___ Data section

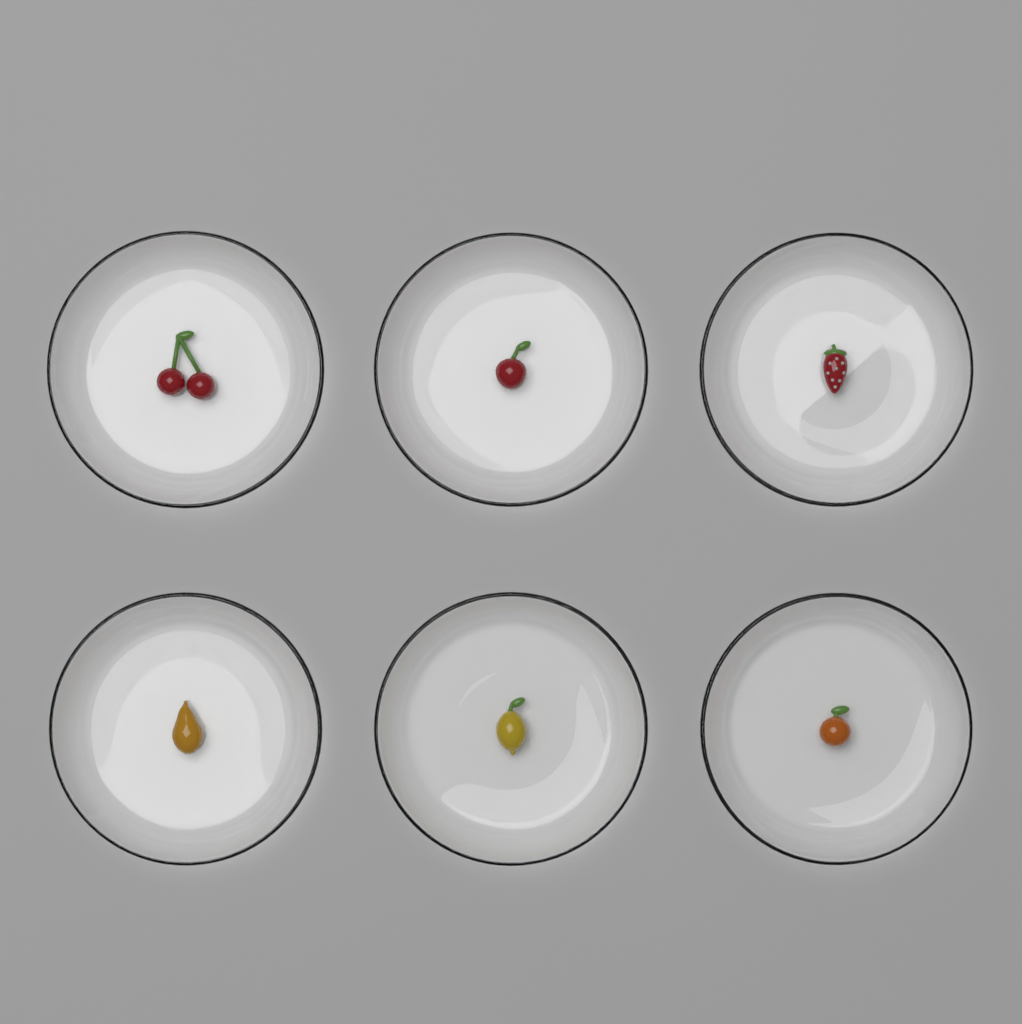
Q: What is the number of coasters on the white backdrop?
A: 6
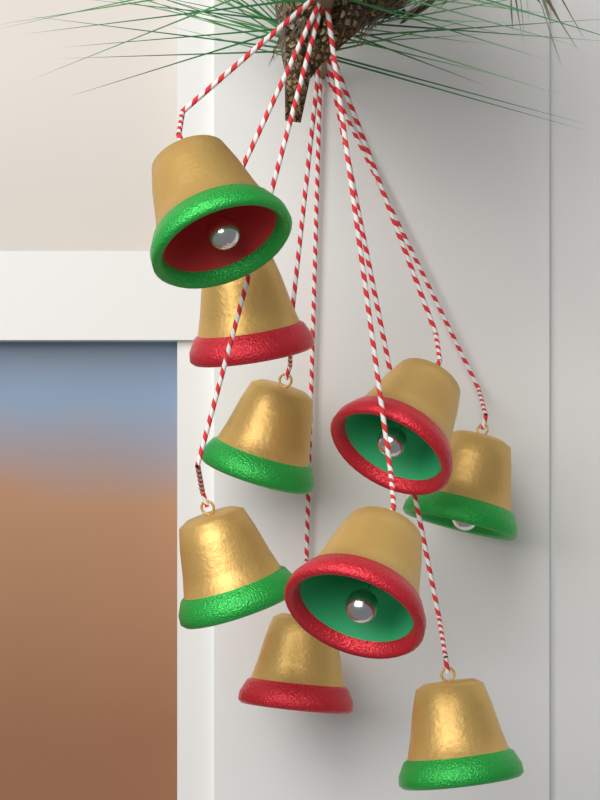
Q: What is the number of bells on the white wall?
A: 9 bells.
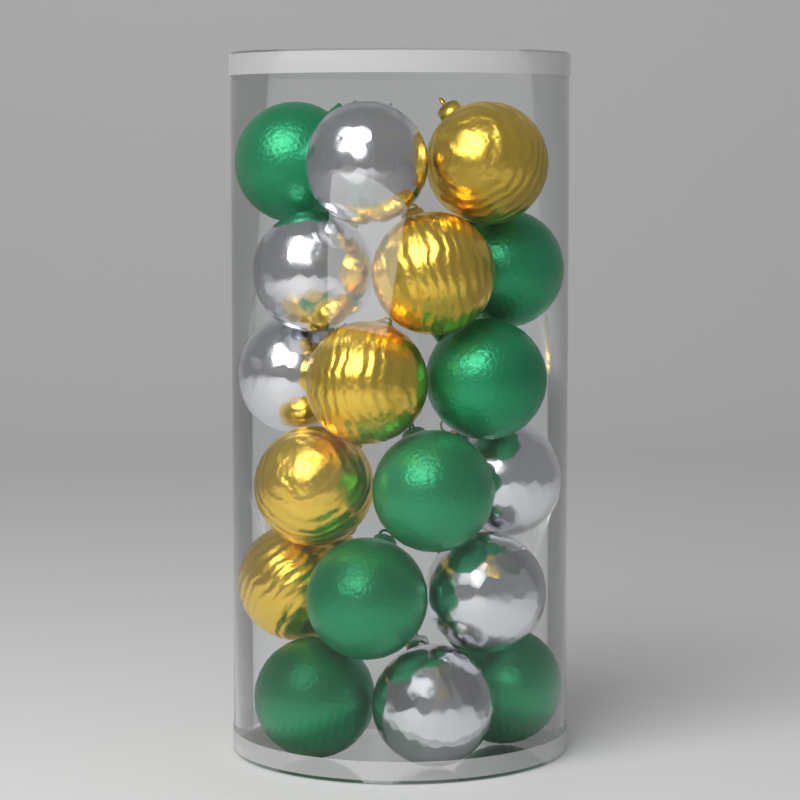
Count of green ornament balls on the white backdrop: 7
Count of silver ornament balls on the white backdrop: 6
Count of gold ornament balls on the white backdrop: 5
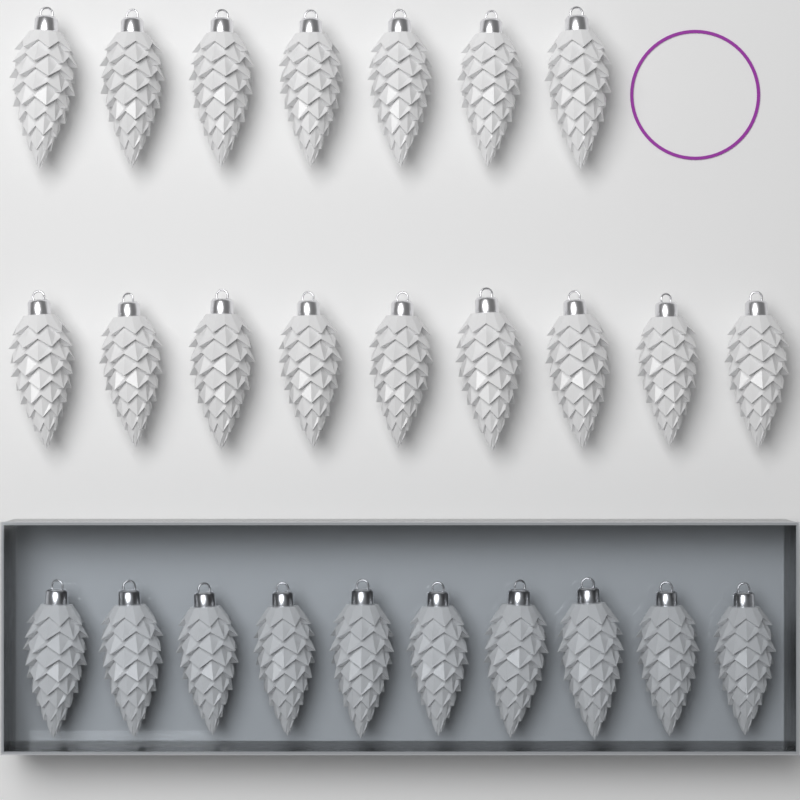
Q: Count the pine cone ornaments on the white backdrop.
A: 26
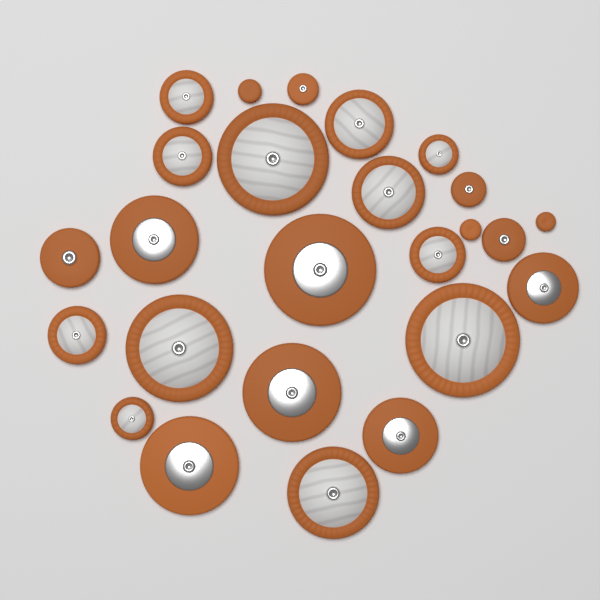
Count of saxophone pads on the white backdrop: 25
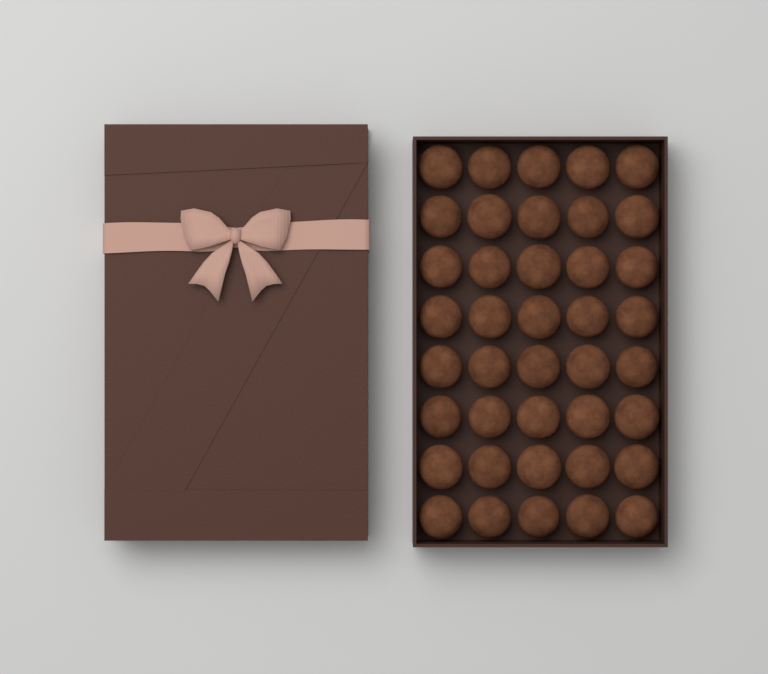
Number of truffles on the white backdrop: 40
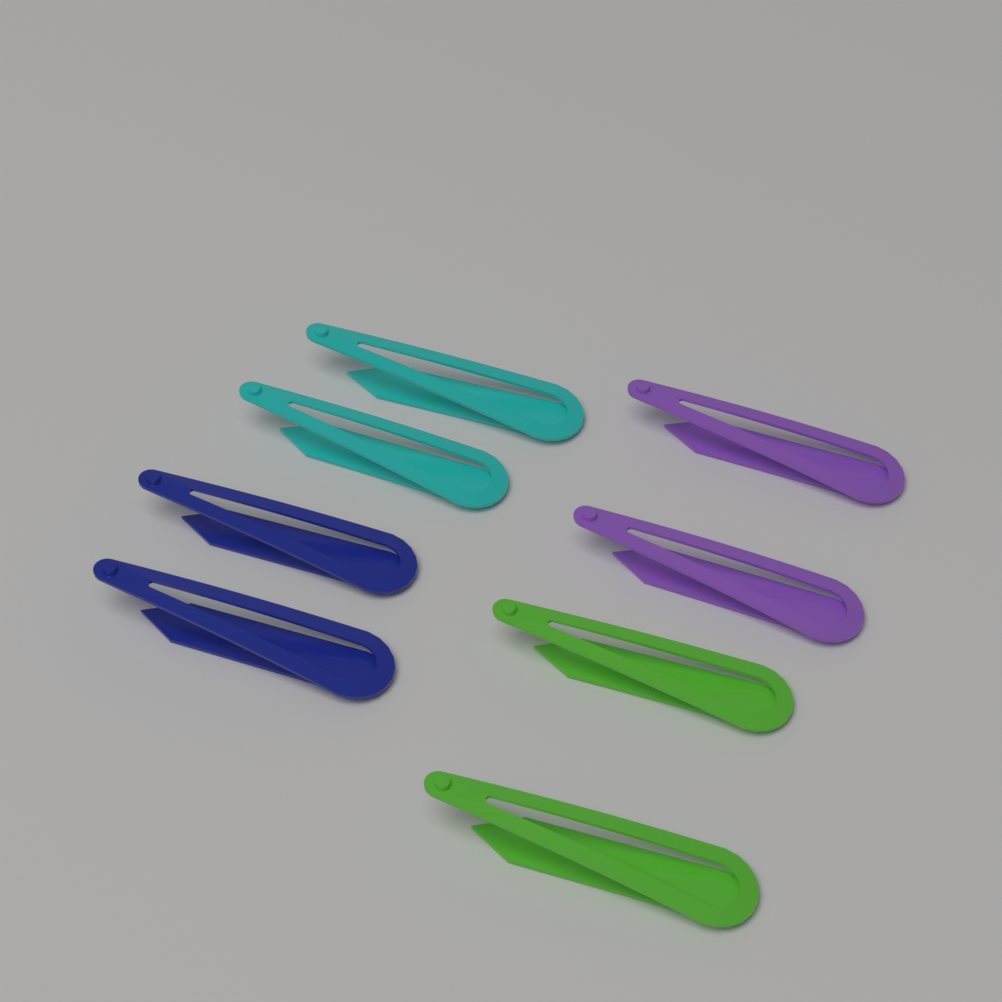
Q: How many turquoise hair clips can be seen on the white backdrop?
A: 2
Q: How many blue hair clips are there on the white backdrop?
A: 2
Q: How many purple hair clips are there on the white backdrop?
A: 2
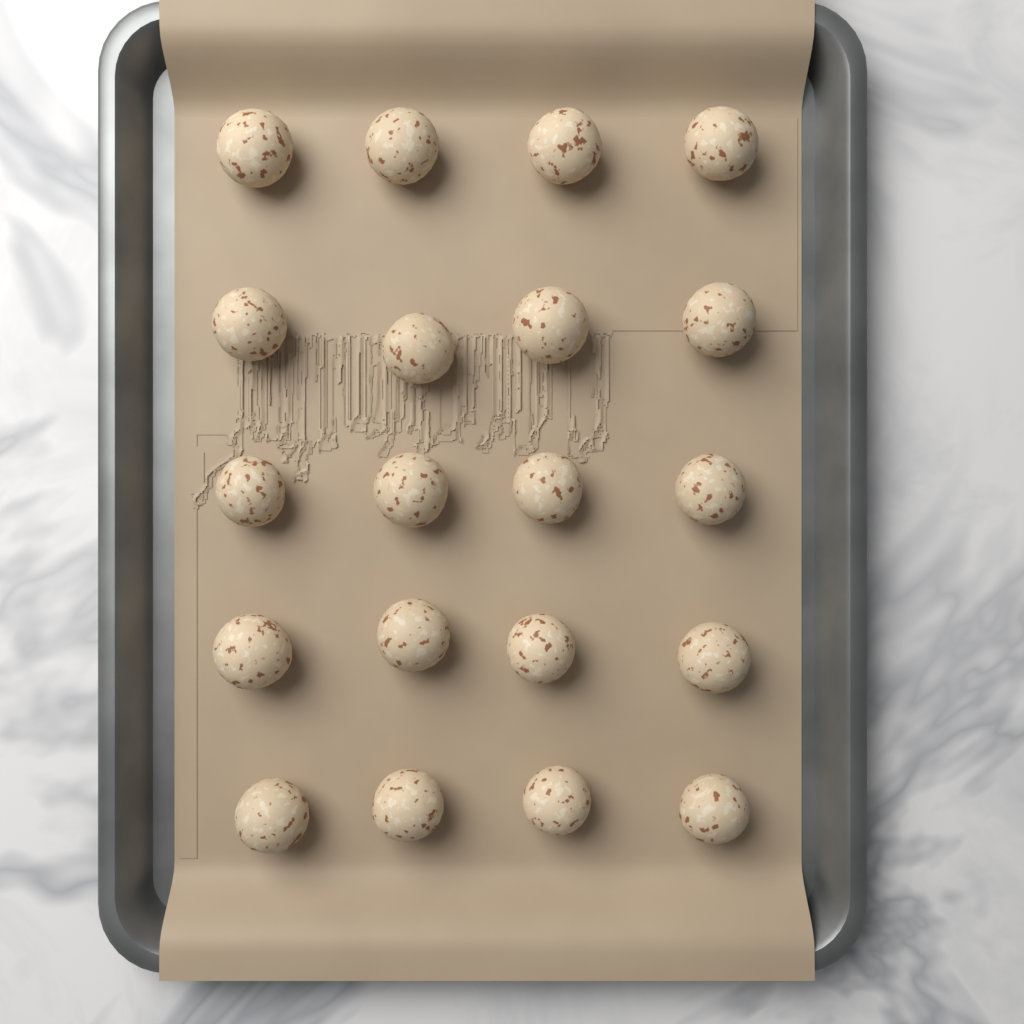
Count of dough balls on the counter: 20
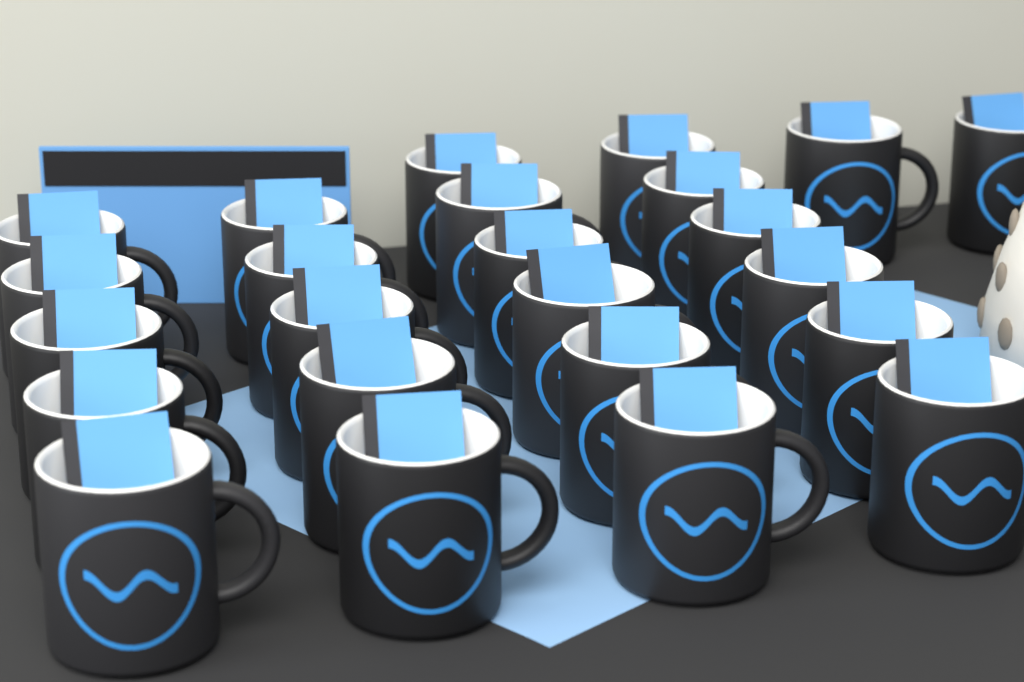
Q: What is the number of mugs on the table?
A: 24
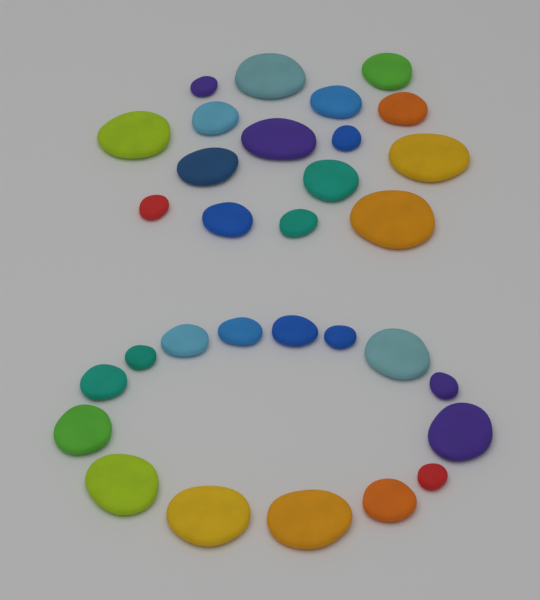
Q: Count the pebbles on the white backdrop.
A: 31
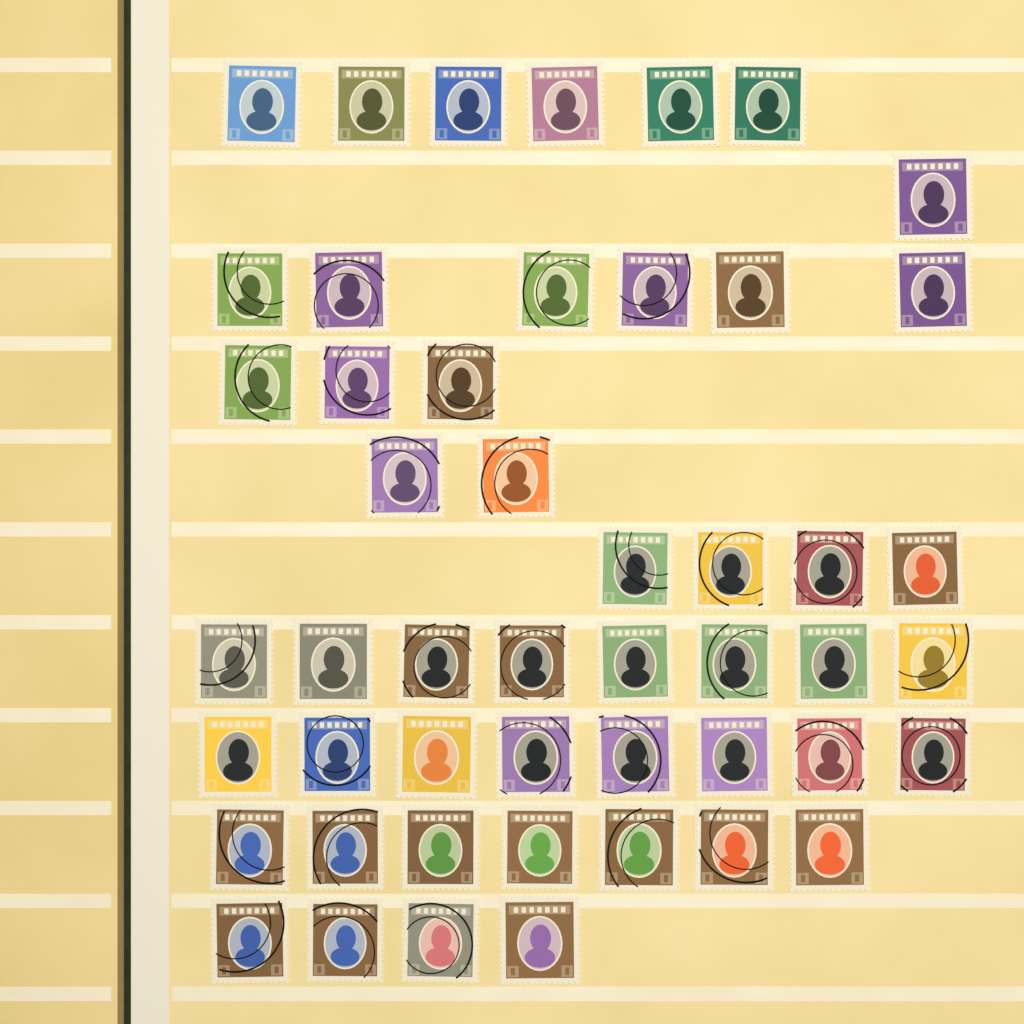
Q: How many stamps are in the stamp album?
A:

______

The request: Update all the items above by replacing "white backdrop" with "plain background" wherever it occurs, and keep everything else unchanged. Leave the pictures out of your answer.

Solution below:
Q: What is the number of coasters on the plain background?
A: 6
Q: What is the number of bells on the white wall?
A: 9 bells.
Count of green ornament balls on the plain background: 7
Count of silver ornament balls on the plain background: 6
Count of gold ornament balls on the plain background: 5
Q: Count the pine cone ornaments on the plain background.
A: 26
Count of saxophone pads on the plain background: 25
Number of truffles on the plain background: 40
Q: How many turquoise hair clips can be seen on the plain background?
A: 2
Q: How many blue hair clips are there on the plain background?
A: 2
Q: How many purple hair clips are there on the plain background?
A: 2
Count of dough balls on the counter: 20
Q: What is the number of mugs on the table?
A: 24
Q: Count the pebbles on the plain background.
A: 31
Q: How many stamps are in the stamp album?
A:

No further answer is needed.